This regional trade agreement and other trade agreements involving developing country members were taken up in a dedicated session and a regular committee meeting as part of the efforts to address development concerns and enhance transparency at the WTO.
The trade agreement, which entered into force in 2009, covers over 450 tariff lines for each party according to a factual presentation WT/COMTD/RTA/6/1 prepared by the WTO Secretariat. The deal is described as the first step towards the creation of a free trade area among the parties, consisting of Argentina, Brazil, Paraguay, Uruguay and India. Venezuela, a MERCOSUR member, is not a party to the agreement.
Several WTO members raised questions about the MERCOSUR-India agreement at the meeting and in writing WT/COMTD/RTA/6/2 relating to, for instance, the limited coverage of the agreement, whether more members would be included in the deal, how mutual recognition of measures for food safety and animal and plant health is implemented, and when pending submissions for the parties' non-notified agreements would be ready.

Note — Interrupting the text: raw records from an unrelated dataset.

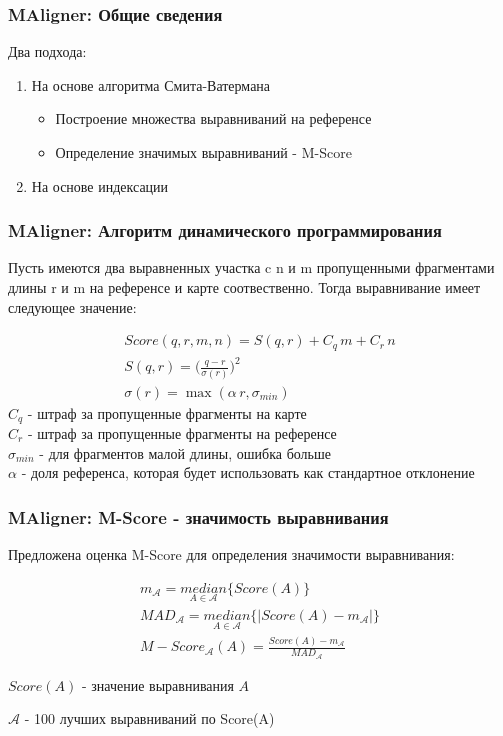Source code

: \begin{frame}
\frametitle{MAligner\nocite{maligner}: Общие сведения}
Два подхода:
\begin{enumerate}
  \item На основе алгоритма Смита-Ватермана
  \begin{itemize}
    \item Построение множества выравниваний на референсе
    \item Определение значимых выравниваний - M-Score
  \end{itemize}
  \item На основе индексации
\end{enumerate}
\end{frame}

\begin{frame}
\frametitle{MAligner: Алгоритм динамического программирования}

Пусть имеются два выравненных участка c n и m пропущенными фрагментами длины r и m на референсе и карте соотвественно.
Тогда выравнивание имеет следующее значение:

\begin{gather*}
Score(q, r, m, n) = S(q, r) + C_q \,m + C_r \, n \\
S(q, r) = \bigg(\frac{q - r}{\sigma(r)}\bigg)^2 \\
\sigma(r) = \max(\alpha \, r, \sigma_{min})
\end{gather*}
$C_q$ - штраф за пропущенные фрагменты на карте \\
$C_r$ - штраф за пропущенные фрагменты на референсе \\
$\sigma_{min}$ - для фрагментов малой длины, ошибка больше \\
$\alpha$ - доля референса, которая будет использовать как стандартное отклонение
\end{frame}

\begin{frame}
\frametitle{MAligner: M-Score - значимость выравнивания}

Предложена оценка M-Score для определения значимости выравнивания:

\begin{gather*}
  m_{\mathcal{A}} = \underset{A \in \mathcal{A}}{median}\{Score(A)\} \\
  MAD_{\mathcal{A}} = \underset{A \in \mathcal{A}}{median}\{ | Score(A) - m_{\mathcal{A}}|\} \\
  M-Score_{\mathcal{A}}(A) = \frac{Score(A) - m_{\mathcal{A}}}{MAD_{\mathcal{A}}}
\end{gather*}

$Score(A)$ - значение выравнивания $A$

$\mathcal{A}$ - 100 лучших выравниваний по Score(A)
\end{frame}


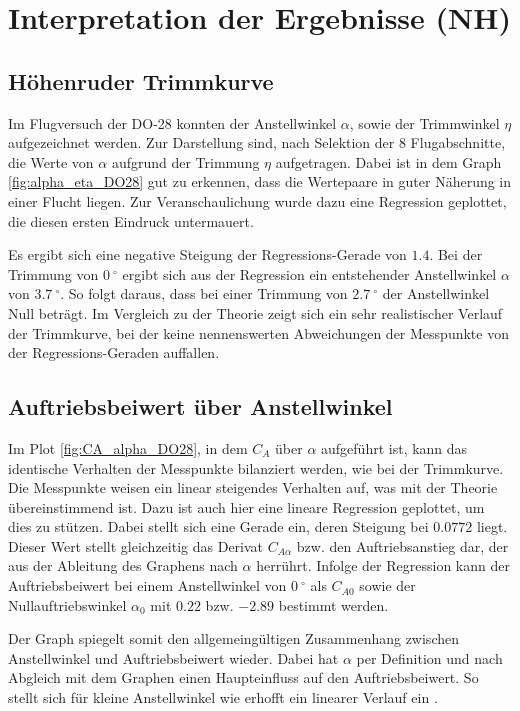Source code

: \chapter{Interpretation der Ergebnisse (NH)}

\section{Höhenruder Trimmkurve}

Im Flugversuch der DO-28 konnten der Anstellwinkel $\alpha$, sowie der Trimmwinkel $\eta$ aufgezeichnet werden. Zur Darstellung sind, nach Selektion der 8 Flugabschnitte, die Werte von $\alpha$ aufgrund der Trimmung $\eta$ aufgetragen. Dabei ist in dem Graph \ref{fig:alpha_eta_DO28} gut zu erkennen, dass die Wertepaare in guter Näherung in einer Flucht liegen. Zur Veranschaulichung wurde dazu eine Regression geplottet, die diesen ersten Eindruck untermauert.  

Es ergibt sich eine negative Steigung der Regressions-Gerade von $1.4$. Bei der Trimmung von $0 \ ^{\circ}$ ergibt sich aus der Regression ein entstehender Anstellwinkel $\alpha$ von $3.7 \ ^{\circ}$. So folgt daraus, dass bei einer Trimmung von $2.7 \ ^{\circ}$ der Anstellwinkel Null beträgt. Im Vergleich zu der Theorie zeigt sich ein sehr realistischer Verlauf der Trimmkurve, bei der keine nennenswerten Abweichungen der Messpunkte von der Regressions-Geraden auffallen.

\section{Auftriebsbeiwert über Anstellwinkel}

Im Plot \ref{fig:CA_alpha_DO28}, in dem $C_A$ über $\alpha$ aufgeführt ist, kann das identische Verhalten der Messpunkte bilanziert werden, wie bei der Trimmkurve. Die Messpunkte weisen ein linear steigendes Verhalten auf, was mit der Theorie übereinstimmend ist. Dazu ist auch hier eine lineare Regression geplottet, um dies zu stützen. Dabei stellt sich eine Gerade ein, deren Steigung bei $0.0772$ liegt. Dieser Wert stellt gleichzeitig das Derivat $C_{A\alpha}$ bzw. den Auftriebsanstieg dar, der aus der Ableitung des Graphens nach $\alpha$ herrührt. Infolge der Regression kann der Auftriebsbeiwert bei einem Anstellwinkel von $0 \ ^{\circ}$ als $C_{A0}$ sowie der Nullauftriebswinkel $\alpha_0$ mit $0.22$ bzw. $-2.89$ bestimmt werden.

Der Graph spiegelt somit den allgemeingültigen Zusammenhang zwischen Anstellwinkel und Auftriebsbeiwert wieder. Dabei hat $\alpha$ per Definition und nach Abgleich mit dem Graphen einen Haupteinfluss auf den Auftriebsbeiwert. So stellt sich für kleine Anstellwinkel wie erhofft ein linearer Verlauf ein \cite{Skript}.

The representative of India said that parties to the agreement have agreed on the need to “significantly increase” the number of tariff lines so that it covers a “sizeable portion” of bilateral trade. The latest exchange of request lists to expand the deal's coverage — undertaken in 2013 — is still under review by all sides, said India and Uruguay speaking on behalf of MERCOSUR. In line with the procedures of the committee, the parties will be providing written responses to any outstanding questions submitted by members.
The Chair, Ambassador Juan Esteban Aguirre Martínez (Paraguay), additionally urged members with other agreements due to be taken up at the committee to provide the necessary information in a timely manner. The committee, in the regular session that followed, went on to consider notifications by Japan WT/COMTD/N/2/ADD.16 and the United States WT/COMTD/N/1/ADD.9 concerning updates to their Generalized System of Preferences. It also addressed a report WT/COMTD/88 submitted by the Latin American Integration Association.
Besides regional and preferential trade arrangements, the committee also heard updates on several development-related initiatives. The Least Developed Countries (LDC) Group, for instance, will be submitting a proposal on what could be covered by a study on the possible impact of full duty-free quota-free implementation. The Chair, meanwhile, invited delegations to submit written proposals on how to move forward the e-commerce work programme. The committee was also informed that SAANA Consulting had been selected to conduct an external evaluation of WTO technical assistance.
Finally, the committee formally elected Ambassador Christopher Onyanga Aparr (Uganda) as the new Chair and re-elected Ambassador Roderick van Schreven (Netherlands) as the Chair of the sub-committee on LDCs for another year.